Zu erledigen:
1. Seit wann ist die Fluggastrechte-Verordnung laut dem Auszug über Fluggastrechte in Kraft?
2. Geben Sie den Auszug über Fluggastrechte von „Laut der Fluggastrechte-Verordnung“ bis „machen zu können.“ wortgetreu wieder.
3. Führen Sie den Auszug über Fluggastrechte bei Flugverspätungen im Anschluss an seinen letzten Satz weiter.

Laut der Fluggastrechte-Verordnung (EG 261/2004), die seit 2005 in Kraft ist, besteht, gestaffelt nach Flugentfernung, ab einer Verspätung von zwei Stunden zunächst ein Anspruch auf Betreuung und Verpflegung durch die Fluggesellschaft. Das bedeutet, dass Mahlzeiten und Erfrischungen zur Verfügung gestellt werden müssen. Oft werden an dieser Stelle Gutscheine ausgeteilt, die am Flughafen eingelöst werden können. Kommt die Fluggesellschaft dieser Verpflichtung nicht nach, sollten sich die Betroffenen zunächst den Grund für die Verspätung schriftlich vom Flughafenpersonal bestätigen lassen und Quittungen für die selbst gekaufte Verpflegung sammeln, um die Erstattungsansprüche später geltend machen zu können.

Datensatzinhalt:
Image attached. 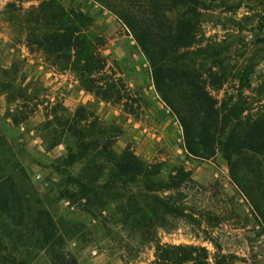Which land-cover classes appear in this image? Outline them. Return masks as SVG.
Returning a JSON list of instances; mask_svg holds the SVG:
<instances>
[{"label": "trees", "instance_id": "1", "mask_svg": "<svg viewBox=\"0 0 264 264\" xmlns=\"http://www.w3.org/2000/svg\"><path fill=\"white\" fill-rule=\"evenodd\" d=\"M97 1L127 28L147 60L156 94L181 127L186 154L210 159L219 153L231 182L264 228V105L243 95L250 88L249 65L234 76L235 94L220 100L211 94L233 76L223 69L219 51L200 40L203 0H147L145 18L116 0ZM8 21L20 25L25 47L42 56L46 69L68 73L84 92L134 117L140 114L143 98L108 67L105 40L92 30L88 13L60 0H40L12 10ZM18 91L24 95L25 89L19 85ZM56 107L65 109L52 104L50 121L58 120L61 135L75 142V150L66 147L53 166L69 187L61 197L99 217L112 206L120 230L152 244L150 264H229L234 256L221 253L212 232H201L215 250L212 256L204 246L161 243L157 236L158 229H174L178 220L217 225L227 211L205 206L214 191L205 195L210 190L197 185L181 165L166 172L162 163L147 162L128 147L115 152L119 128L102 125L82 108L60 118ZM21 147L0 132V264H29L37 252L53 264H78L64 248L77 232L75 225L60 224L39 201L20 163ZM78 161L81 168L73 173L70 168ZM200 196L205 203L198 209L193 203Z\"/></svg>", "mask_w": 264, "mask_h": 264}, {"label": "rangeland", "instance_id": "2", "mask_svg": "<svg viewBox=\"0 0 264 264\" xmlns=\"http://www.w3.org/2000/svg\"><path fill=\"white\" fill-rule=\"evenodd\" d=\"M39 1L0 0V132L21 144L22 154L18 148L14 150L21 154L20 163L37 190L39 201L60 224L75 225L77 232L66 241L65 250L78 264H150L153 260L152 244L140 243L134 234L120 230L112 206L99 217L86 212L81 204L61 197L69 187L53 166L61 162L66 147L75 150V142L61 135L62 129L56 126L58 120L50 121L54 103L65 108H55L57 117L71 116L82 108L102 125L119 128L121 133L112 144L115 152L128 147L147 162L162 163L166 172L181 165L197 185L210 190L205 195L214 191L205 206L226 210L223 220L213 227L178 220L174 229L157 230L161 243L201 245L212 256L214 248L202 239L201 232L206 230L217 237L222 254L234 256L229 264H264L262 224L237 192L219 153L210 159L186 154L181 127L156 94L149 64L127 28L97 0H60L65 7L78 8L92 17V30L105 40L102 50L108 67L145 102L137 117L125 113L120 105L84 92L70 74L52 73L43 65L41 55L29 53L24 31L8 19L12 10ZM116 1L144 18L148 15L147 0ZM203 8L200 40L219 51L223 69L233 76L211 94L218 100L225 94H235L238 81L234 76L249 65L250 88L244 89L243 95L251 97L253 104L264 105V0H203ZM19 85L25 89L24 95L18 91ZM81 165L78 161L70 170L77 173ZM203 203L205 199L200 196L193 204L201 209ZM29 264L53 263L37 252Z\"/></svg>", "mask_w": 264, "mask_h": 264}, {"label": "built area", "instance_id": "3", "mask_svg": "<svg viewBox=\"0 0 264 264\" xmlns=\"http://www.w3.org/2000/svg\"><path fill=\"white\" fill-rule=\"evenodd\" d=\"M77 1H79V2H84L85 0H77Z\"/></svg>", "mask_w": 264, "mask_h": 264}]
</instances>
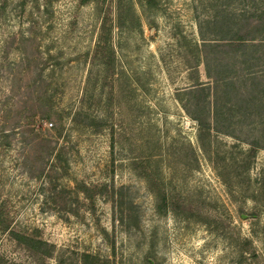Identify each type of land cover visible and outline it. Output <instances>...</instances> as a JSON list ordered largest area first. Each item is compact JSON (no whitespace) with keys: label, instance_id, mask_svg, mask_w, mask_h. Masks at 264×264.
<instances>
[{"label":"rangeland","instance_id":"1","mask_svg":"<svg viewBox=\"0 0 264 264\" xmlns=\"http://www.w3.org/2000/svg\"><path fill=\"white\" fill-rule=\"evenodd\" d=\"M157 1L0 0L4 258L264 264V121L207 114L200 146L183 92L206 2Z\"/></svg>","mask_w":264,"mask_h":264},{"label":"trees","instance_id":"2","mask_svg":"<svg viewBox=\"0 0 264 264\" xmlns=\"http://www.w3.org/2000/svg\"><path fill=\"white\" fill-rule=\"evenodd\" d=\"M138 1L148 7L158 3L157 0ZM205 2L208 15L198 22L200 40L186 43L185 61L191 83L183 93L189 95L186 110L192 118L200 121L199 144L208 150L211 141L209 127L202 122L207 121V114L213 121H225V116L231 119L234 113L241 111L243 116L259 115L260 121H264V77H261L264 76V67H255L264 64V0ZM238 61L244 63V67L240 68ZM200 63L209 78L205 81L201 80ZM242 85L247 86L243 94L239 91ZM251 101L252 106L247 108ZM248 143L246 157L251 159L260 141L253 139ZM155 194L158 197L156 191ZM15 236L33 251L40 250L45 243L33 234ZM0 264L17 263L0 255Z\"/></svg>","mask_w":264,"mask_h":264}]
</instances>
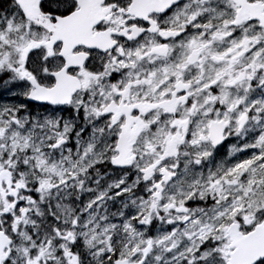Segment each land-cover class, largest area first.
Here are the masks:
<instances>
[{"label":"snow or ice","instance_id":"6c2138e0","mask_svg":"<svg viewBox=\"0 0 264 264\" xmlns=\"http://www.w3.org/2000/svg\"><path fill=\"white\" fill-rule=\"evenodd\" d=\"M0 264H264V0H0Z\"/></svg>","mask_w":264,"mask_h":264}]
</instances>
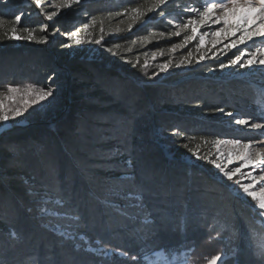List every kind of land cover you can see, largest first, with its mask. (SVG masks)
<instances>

Lösungen zur Übung:
1. Seit 2005.

2.
Laut der Fluggastrechte-Verordnung (EG 261/2004), die seit 2005 in Kraft ist, besteht, gestaffelt nach Flugentfernung, ab einer Verspätung von zwei Stunden zunächst ein Anspruch auf Betreuung und Verpflegung durch die Fluggesellschaft. Das bedeutet, dass Mahlzeiten und Erfrischungen zur Verfügung gestellt werden müssen. Oft werden an dieser Stelle Gutscheine ausgeteilt, die am Flughafen eingelöst werden können. Kommt die Fluggesellschaft dieser Verpflichtung nicht nach, sollten sich die Betroffenen zunächst den Grund für die Verspätung schriftlich vom Flughafenpersonal bestätigen lassen und Quittungen für die selbst gekaufte Verpflegung sammeln, um die Erstattungsansprüche später geltend machen zu können.

3.
Fluggast kann ab einer Verspätung von drei Stunden Entschädigung verlangen

Ab drei Stunden Verspätung kann der Fluggast laut der Europäischen Fluggast-rechte-Verordnung eine Entschädigung verlangen. Die Höhe der Entschädigungs-zahlungen ist gestaffelt und hängt von der Entfernung ab: Bei einer Strecke von bis zu 1.500 Kilometern erhält der Passagier pauschal 250 Euro, ab 1.500 Kilometern bis 3.500 Kilometern stehen ihm 400 Euro zu und bei mehr als 3.500 Kilometern sind es 600 Euro.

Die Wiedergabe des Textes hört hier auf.